The Banaras trip prompted a definitive shift from the erstwhile figurative mode of representation.  Ram Kumar would recall how his attempt to depict the experience through portraits just did not work. “No one human being could completely depict the anguish I saw there (in Banaras). As I painted, landscapes took over… My paintings became a bit abstract and tried to show that agony and human suffering through abstract forms.” 

Muse, the places

Over the years, Ram Kumar’s non-figurative images embracing the holy city’s many moods and memories, architectural structures, and river-front reflections made him one of the most admired and respected artists in the country. His subsequent visit to Ladakh, where he saw magical formations of mountains and deserts, strengthened his approach towards a more non-representative form, because “I could see no meaning in painting street scenes as streets, trees as trees and rivers as rivers.” Widely shown and eagerly collected, Ram Kumar’s paintings brought him many awards and laurels including the prestigious Kalidas Samman from Madhya Pradesh State Government (1986); Padma Shri (1972) and Padma Bhushan (2002).

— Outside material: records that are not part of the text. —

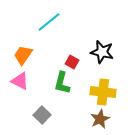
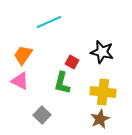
cyan line: rotated 15 degrees clockwise
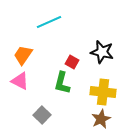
brown star: moved 1 px right
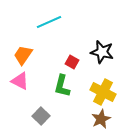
green L-shape: moved 3 px down
yellow cross: rotated 20 degrees clockwise
gray square: moved 1 px left, 1 px down
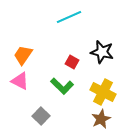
cyan line: moved 20 px right, 5 px up
green L-shape: rotated 60 degrees counterclockwise
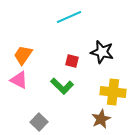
red square: moved 1 px up; rotated 16 degrees counterclockwise
pink triangle: moved 1 px left, 1 px up
yellow cross: moved 10 px right; rotated 20 degrees counterclockwise
gray square: moved 2 px left, 6 px down
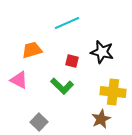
cyan line: moved 2 px left, 6 px down
orange trapezoid: moved 9 px right, 5 px up; rotated 40 degrees clockwise
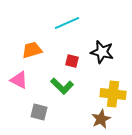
yellow cross: moved 2 px down
gray square: moved 10 px up; rotated 30 degrees counterclockwise
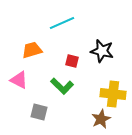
cyan line: moved 5 px left
black star: moved 1 px up
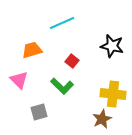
black star: moved 10 px right, 5 px up
red square: rotated 24 degrees clockwise
pink triangle: rotated 18 degrees clockwise
gray square: rotated 30 degrees counterclockwise
brown star: moved 1 px right
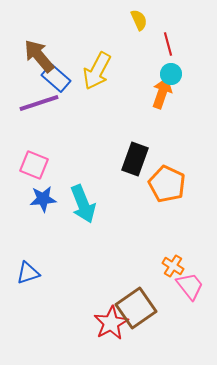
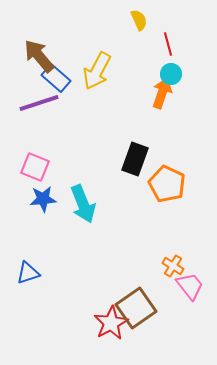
pink square: moved 1 px right, 2 px down
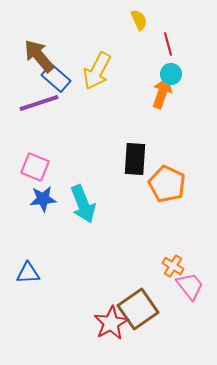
black rectangle: rotated 16 degrees counterclockwise
blue triangle: rotated 15 degrees clockwise
brown square: moved 2 px right, 1 px down
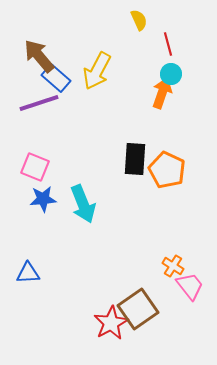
orange pentagon: moved 14 px up
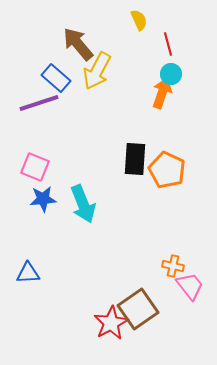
brown arrow: moved 39 px right, 12 px up
orange cross: rotated 20 degrees counterclockwise
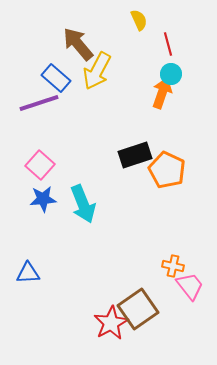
black rectangle: moved 4 px up; rotated 68 degrees clockwise
pink square: moved 5 px right, 2 px up; rotated 20 degrees clockwise
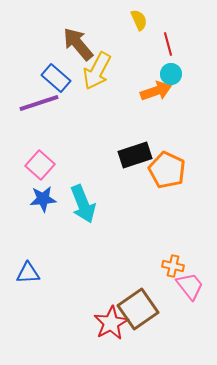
orange arrow: moved 6 px left, 2 px up; rotated 52 degrees clockwise
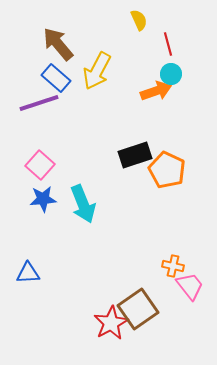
brown arrow: moved 20 px left
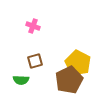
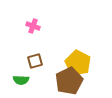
brown pentagon: moved 1 px down
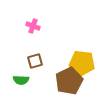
yellow pentagon: moved 4 px right; rotated 20 degrees counterclockwise
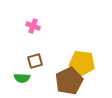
green semicircle: moved 1 px right, 2 px up
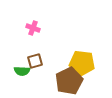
pink cross: moved 2 px down
green semicircle: moved 7 px up
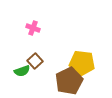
brown square: rotated 28 degrees counterclockwise
green semicircle: rotated 21 degrees counterclockwise
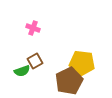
brown square: rotated 14 degrees clockwise
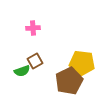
pink cross: rotated 24 degrees counterclockwise
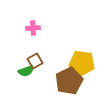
green semicircle: moved 4 px right
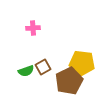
brown square: moved 8 px right, 6 px down
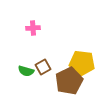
green semicircle: rotated 35 degrees clockwise
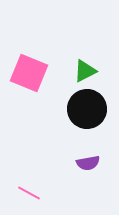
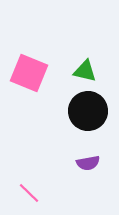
green triangle: rotated 40 degrees clockwise
black circle: moved 1 px right, 2 px down
pink line: rotated 15 degrees clockwise
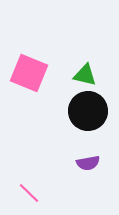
green triangle: moved 4 px down
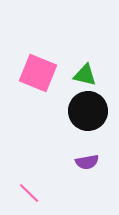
pink square: moved 9 px right
purple semicircle: moved 1 px left, 1 px up
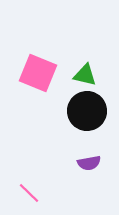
black circle: moved 1 px left
purple semicircle: moved 2 px right, 1 px down
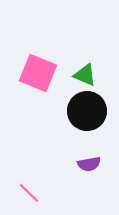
green triangle: rotated 10 degrees clockwise
purple semicircle: moved 1 px down
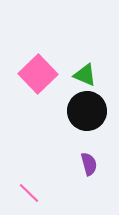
pink square: moved 1 px down; rotated 24 degrees clockwise
purple semicircle: rotated 95 degrees counterclockwise
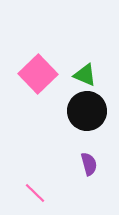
pink line: moved 6 px right
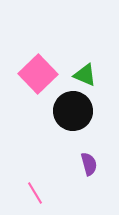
black circle: moved 14 px left
pink line: rotated 15 degrees clockwise
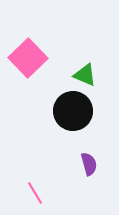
pink square: moved 10 px left, 16 px up
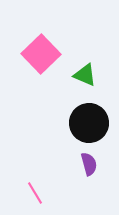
pink square: moved 13 px right, 4 px up
black circle: moved 16 px right, 12 px down
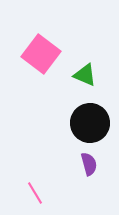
pink square: rotated 9 degrees counterclockwise
black circle: moved 1 px right
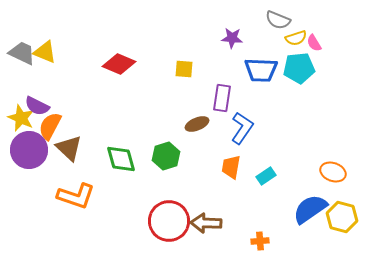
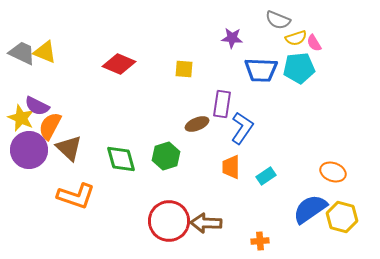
purple rectangle: moved 6 px down
orange trapezoid: rotated 10 degrees counterclockwise
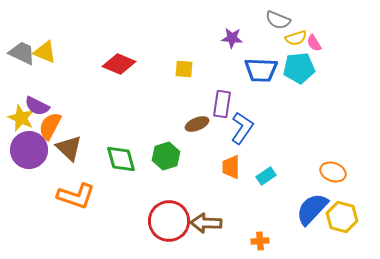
blue semicircle: moved 2 px right; rotated 12 degrees counterclockwise
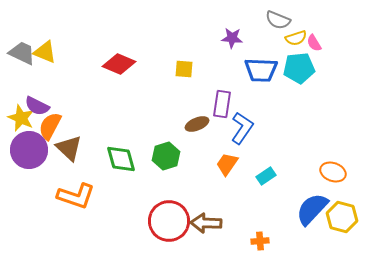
orange trapezoid: moved 4 px left, 3 px up; rotated 35 degrees clockwise
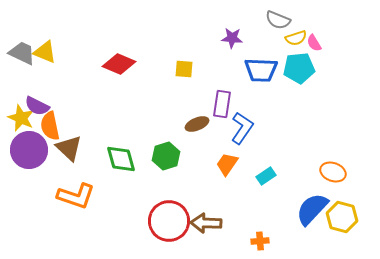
orange semicircle: rotated 40 degrees counterclockwise
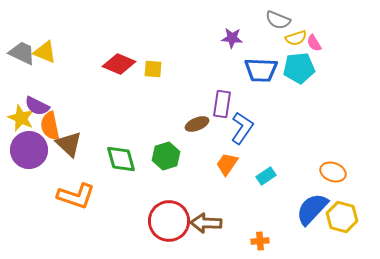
yellow square: moved 31 px left
brown triangle: moved 4 px up
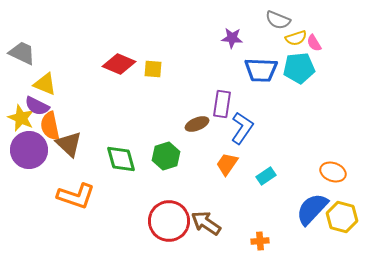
yellow triangle: moved 32 px down
brown arrow: rotated 32 degrees clockwise
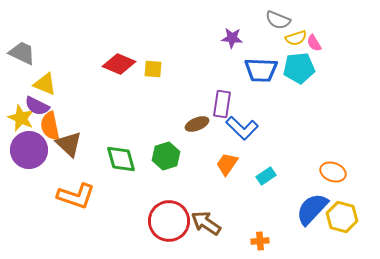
blue L-shape: rotated 100 degrees clockwise
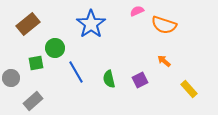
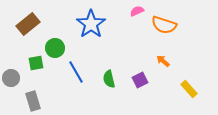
orange arrow: moved 1 px left
gray rectangle: rotated 66 degrees counterclockwise
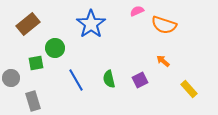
blue line: moved 8 px down
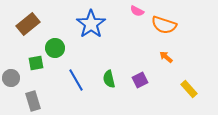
pink semicircle: rotated 128 degrees counterclockwise
orange arrow: moved 3 px right, 4 px up
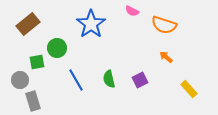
pink semicircle: moved 5 px left
green circle: moved 2 px right
green square: moved 1 px right, 1 px up
gray circle: moved 9 px right, 2 px down
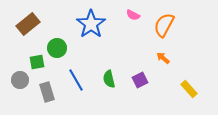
pink semicircle: moved 1 px right, 4 px down
orange semicircle: rotated 100 degrees clockwise
orange arrow: moved 3 px left, 1 px down
gray rectangle: moved 14 px right, 9 px up
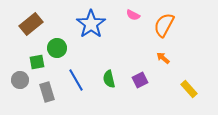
brown rectangle: moved 3 px right
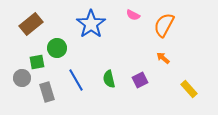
gray circle: moved 2 px right, 2 px up
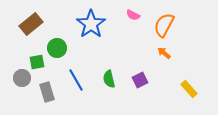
orange arrow: moved 1 px right, 5 px up
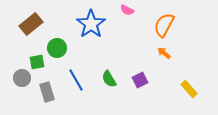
pink semicircle: moved 6 px left, 5 px up
green semicircle: rotated 18 degrees counterclockwise
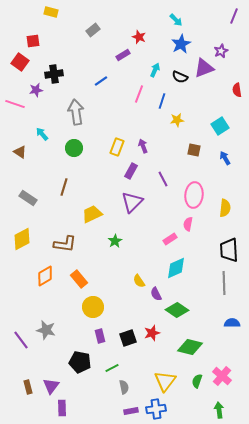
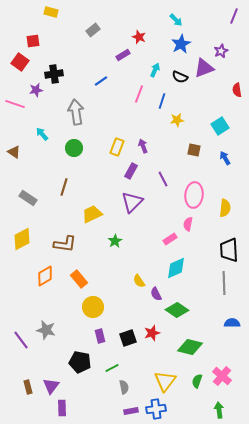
brown triangle at (20, 152): moved 6 px left
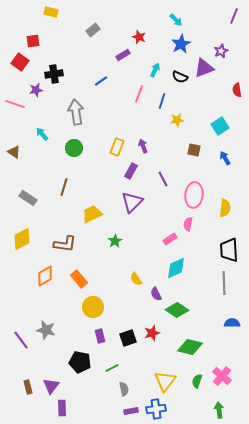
yellow semicircle at (139, 281): moved 3 px left, 2 px up
gray semicircle at (124, 387): moved 2 px down
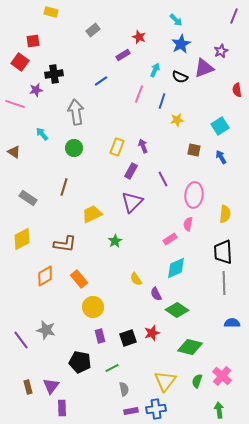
blue arrow at (225, 158): moved 4 px left, 1 px up
yellow semicircle at (225, 208): moved 6 px down
black trapezoid at (229, 250): moved 6 px left, 2 px down
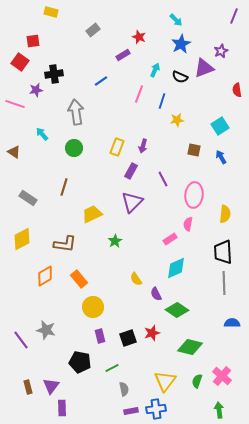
purple arrow at (143, 146): rotated 144 degrees counterclockwise
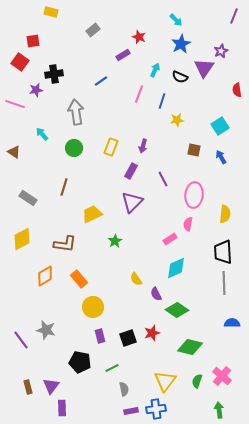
purple triangle at (204, 68): rotated 35 degrees counterclockwise
yellow rectangle at (117, 147): moved 6 px left
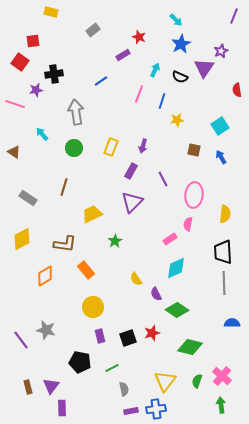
orange rectangle at (79, 279): moved 7 px right, 9 px up
green arrow at (219, 410): moved 2 px right, 5 px up
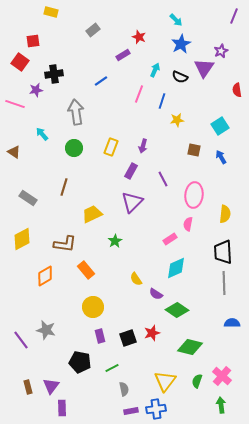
purple semicircle at (156, 294): rotated 32 degrees counterclockwise
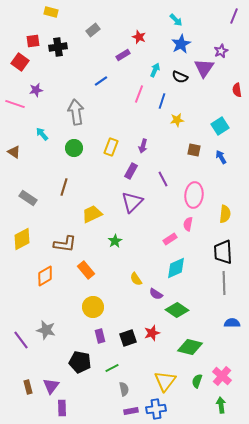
black cross at (54, 74): moved 4 px right, 27 px up
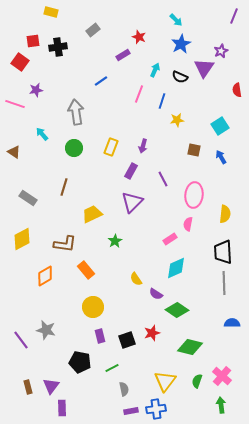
black square at (128, 338): moved 1 px left, 2 px down
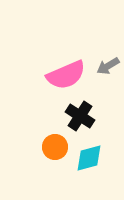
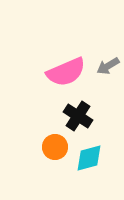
pink semicircle: moved 3 px up
black cross: moved 2 px left
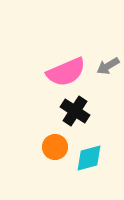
black cross: moved 3 px left, 5 px up
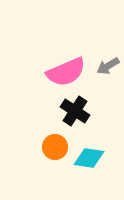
cyan diamond: rotated 24 degrees clockwise
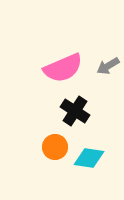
pink semicircle: moved 3 px left, 4 px up
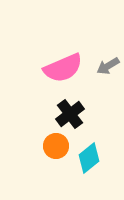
black cross: moved 5 px left, 3 px down; rotated 20 degrees clockwise
orange circle: moved 1 px right, 1 px up
cyan diamond: rotated 48 degrees counterclockwise
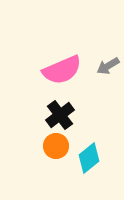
pink semicircle: moved 1 px left, 2 px down
black cross: moved 10 px left, 1 px down
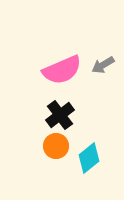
gray arrow: moved 5 px left, 1 px up
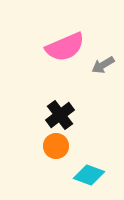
pink semicircle: moved 3 px right, 23 px up
cyan diamond: moved 17 px down; rotated 60 degrees clockwise
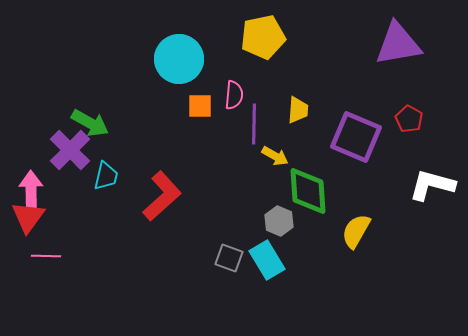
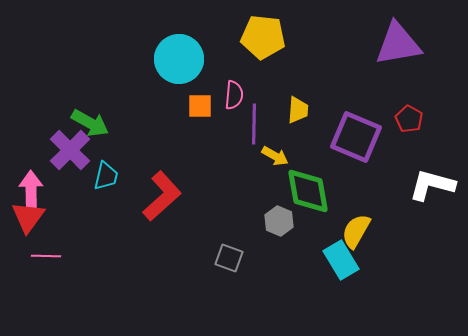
yellow pentagon: rotated 18 degrees clockwise
green diamond: rotated 6 degrees counterclockwise
cyan rectangle: moved 74 px right
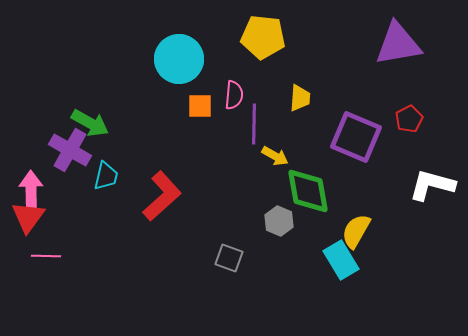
yellow trapezoid: moved 2 px right, 12 px up
red pentagon: rotated 16 degrees clockwise
purple cross: rotated 15 degrees counterclockwise
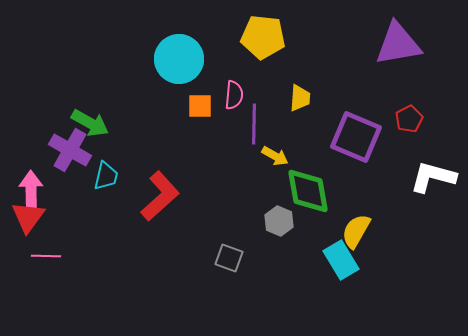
white L-shape: moved 1 px right, 8 px up
red L-shape: moved 2 px left
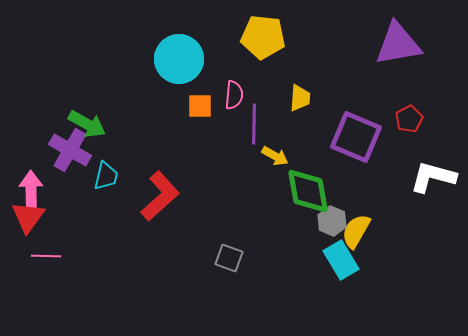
green arrow: moved 3 px left, 1 px down
gray hexagon: moved 53 px right
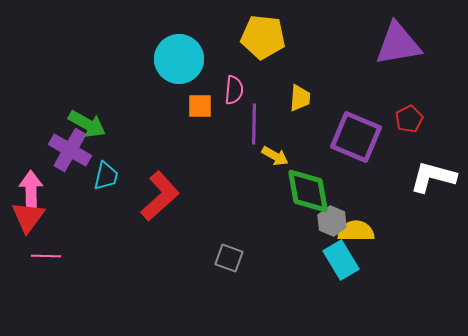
pink semicircle: moved 5 px up
yellow semicircle: rotated 60 degrees clockwise
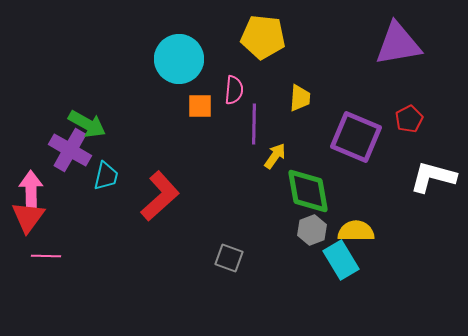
yellow arrow: rotated 84 degrees counterclockwise
gray hexagon: moved 20 px left, 9 px down; rotated 16 degrees clockwise
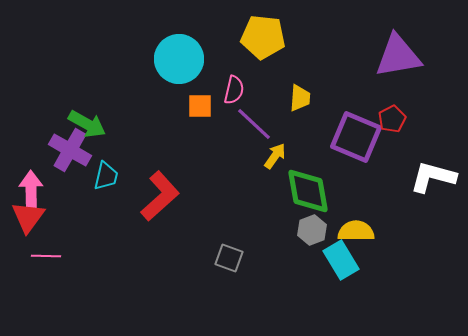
purple triangle: moved 12 px down
pink semicircle: rotated 8 degrees clockwise
red pentagon: moved 17 px left
purple line: rotated 48 degrees counterclockwise
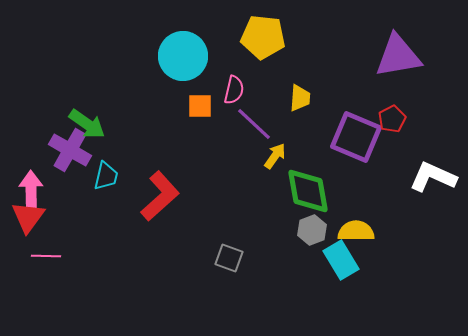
cyan circle: moved 4 px right, 3 px up
green arrow: rotated 6 degrees clockwise
white L-shape: rotated 9 degrees clockwise
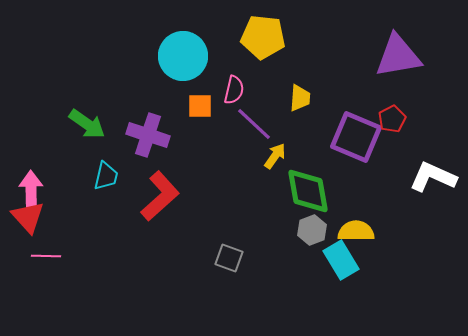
purple cross: moved 78 px right, 15 px up; rotated 12 degrees counterclockwise
red triangle: rotated 18 degrees counterclockwise
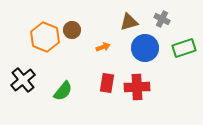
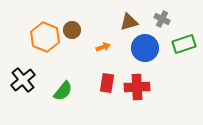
green rectangle: moved 4 px up
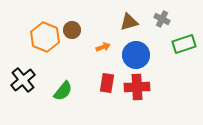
blue circle: moved 9 px left, 7 px down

All through his life, Ram Kumar was known to have shown an almost ‘saintly indifference’ towards fame and popular acclaim. With passage of time, his work became more and more philosophical and meditative, yearning to capture the mystical, transcendental and sublime moods of man and nature. “When one is young, the work is dominated by content, by ideas. But as one grows older, one turns to the language of painting itself. I have grown detached. I want to find the same peace that mystics found.”

Although by nature reserved, Ram Kumar maintained a close and cultured relationship with several fellow artists of his era. Among them was another introverted artist and celebrated abstractionist Vasudeo Gaitonde (1924 - 2001). In the mid-1980s, when Gaitonde had an accident, it affected his spinal cord and neck so badly that he couldn’t paint for eight years. Ram Kumar and his wife reportedly not only took care of him but also made it a point to send food dabbas to him daily as he recuperated. He also arranged various grants for Gaitonde and wrote a compelling commendation, which got him (Gaitonde) the Kalidas Sammelan Award in 1990.

Ram Kumar himself bought a Gaitonde painting at an exhibition in Delhi in the mid-1970s. For more than 40 years, he proudly hung this painting in his home. When this untitled painting was finally put up for auction at Christie’s in 2016, it sold for a whopping $ 2,014,635, exceeding its estimate by three times!